Reading text:

8 September 2005 - Thursday

David Thomson on Lolita (and Shalimar the Clown) | Equiano and authenticity
Bragg's 12 world-changing titles | Endangered language preservation | Slow Man review

       David Thomson on Lolita (and Shalimar the Clown)

       David Thomson does double duty at The New York Observer this week (issue of 12 September): first he has a nice long piece (warning ! link will only last for a few days !) on Nabokov's Lolita, on the occasion of the 50th Anniversary of its first publication. (Vintage are bringing out yet another edition (the '50th Anniversary Edition'), though it's unclear (we haven't seen it yet) whether -- other than a new cover (and, we expect, a new (and not lower) cover price ...) -- it differs in any way from previous (and still available) editions.) Thomson's is a somewhat film-centric take (what a surprise !), but worth a look.
       Meanwhile, he also has a look (warning ! link will only last for a few days !) at Salman Rushdie's Shalimar the Clown

(Posted by: complete review)    - permanent link -



       Equiano and authenticity

       Widely linked to already, Jennifer Howard's Unraveling the Narrative in The Chronicle of Higher Education looks to be the start of an interesting debate. She addresses what we can expect from Vincent Carretta's forthcoming Equiano, the African: Biography of a Self-Made Man, which provides evidence that suggests the Olaudah Equiano's famous 'memoir' may contain considerably more invention than previously thought.
       It's yet another hit for the bafflingly popular memoir-form: just shelve it all under fiction, we're tempted to say.

Dataset content:
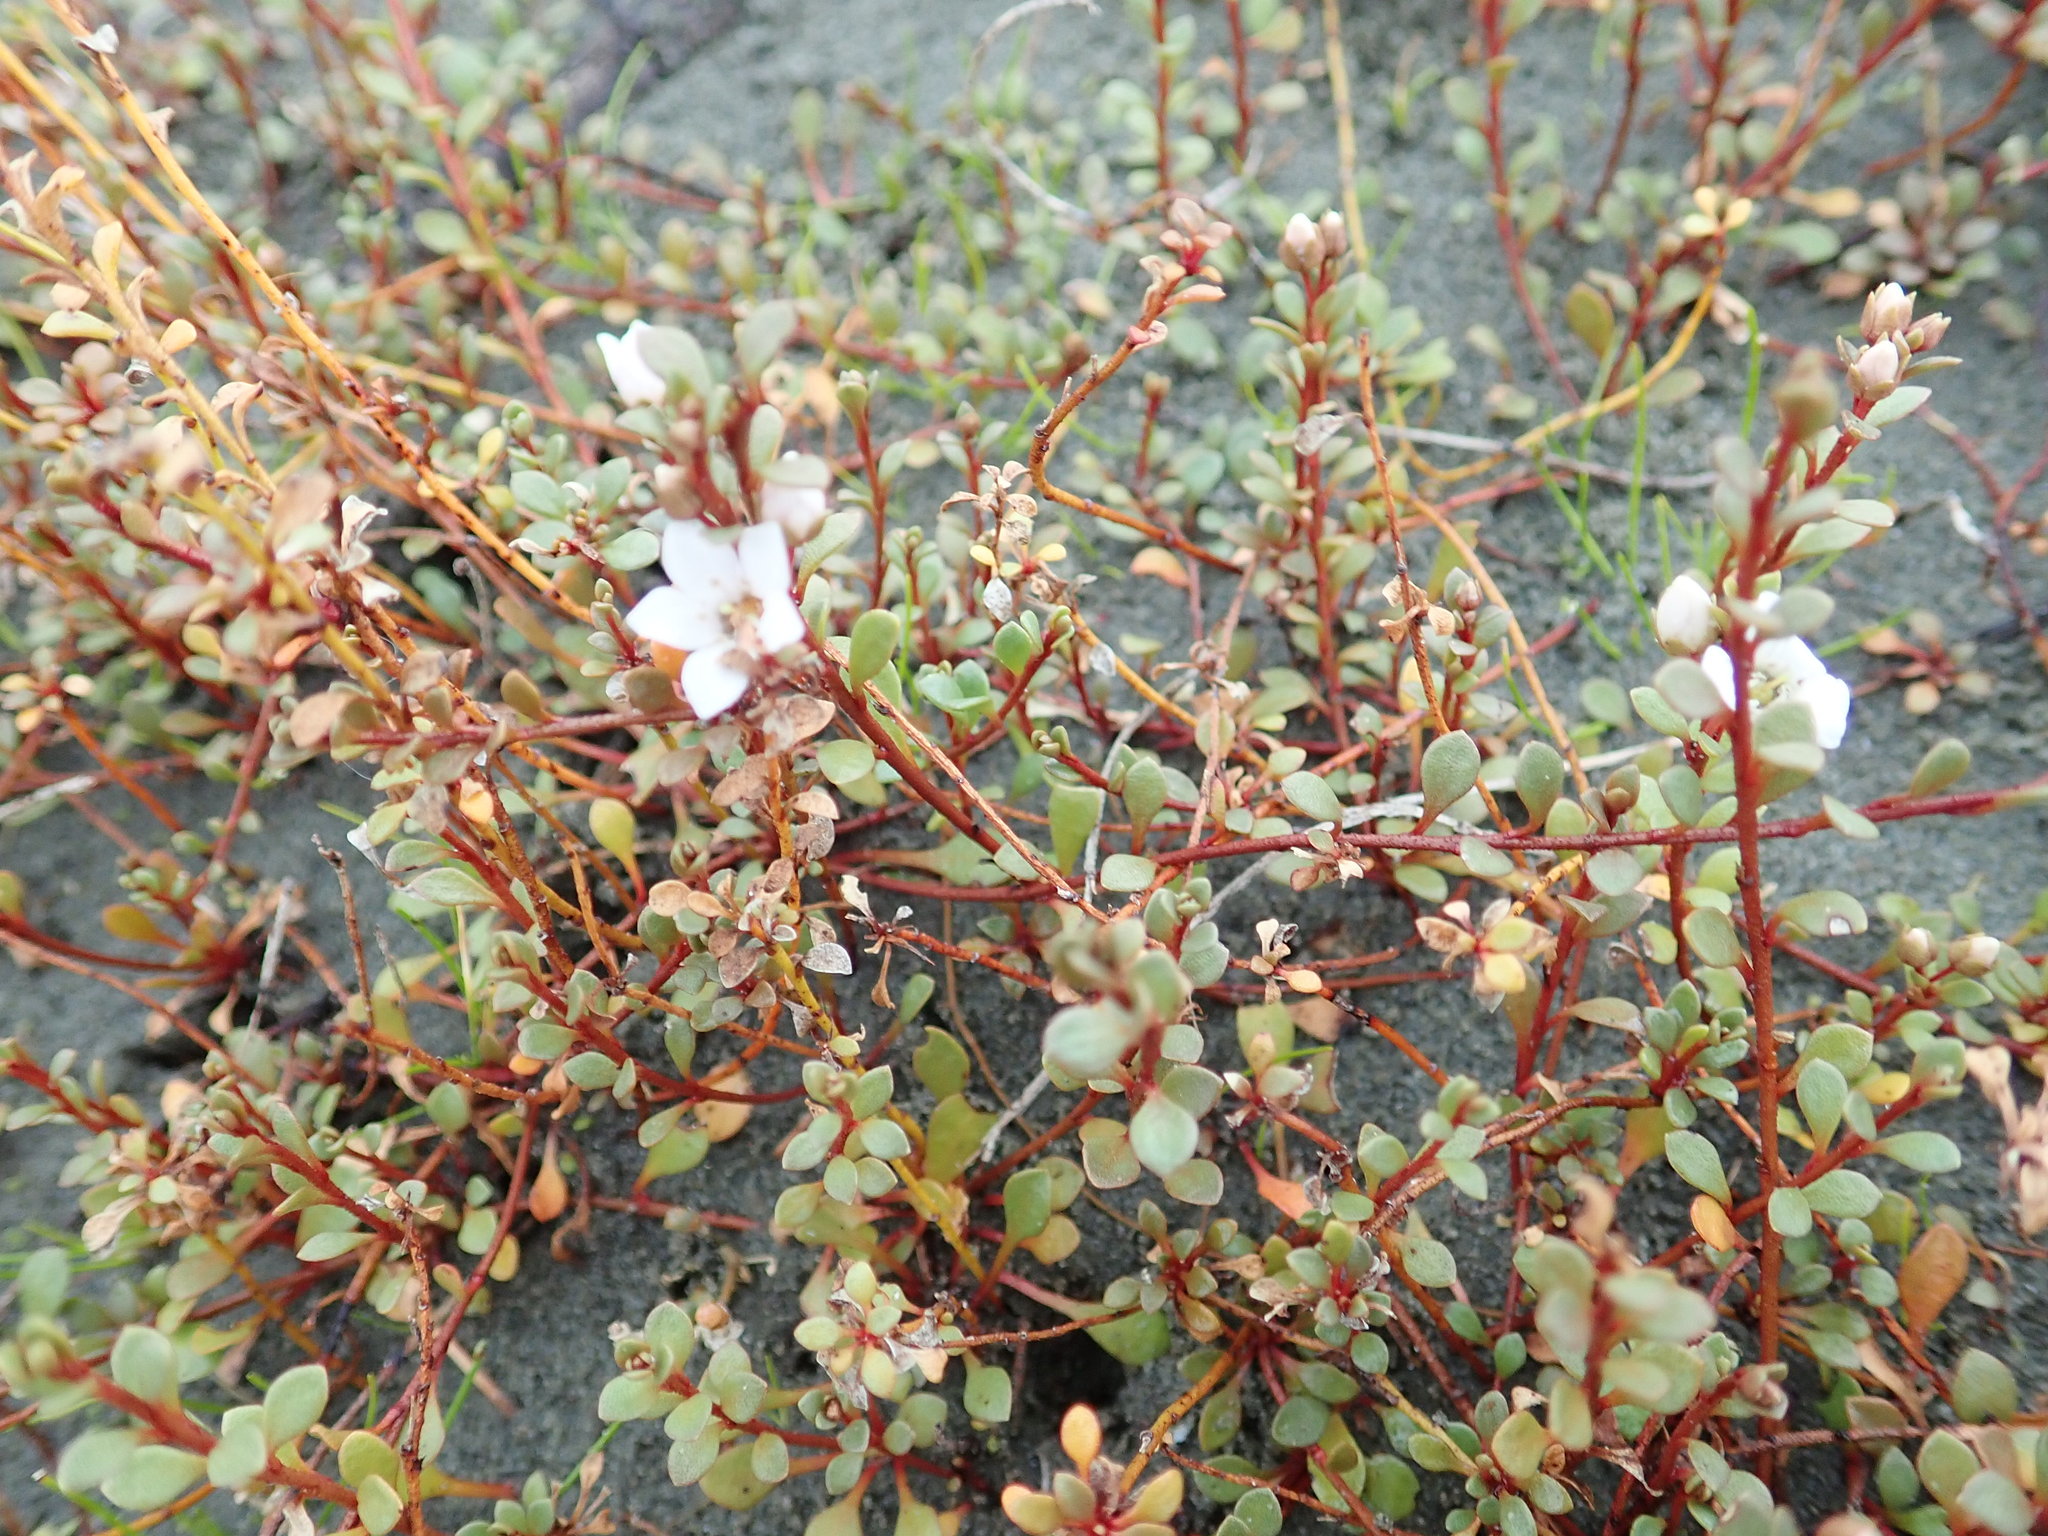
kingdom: Plantae
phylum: Tracheophyta
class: Magnoliopsida
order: Ericales
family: Primulaceae
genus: Samolus
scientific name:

Stated problem: Transcribe the passage of the weblog excerpt between "Widely linked to" and "than previously thought.", inclusive.

Response to the exercise:
Widely linked to already, Jennifer Howard's Unraveling the Narrative in The Chronicle of Higher Education looks to be the start of an interesting debate. She addresses what we can expect from Vincent Carretta's forthcoming Equiano, the African: Biography of a Self-Made Man, which provides evidence that suggests the Olaudah Equiano's famous 'memoir' may contain considerably more invention than previously thought.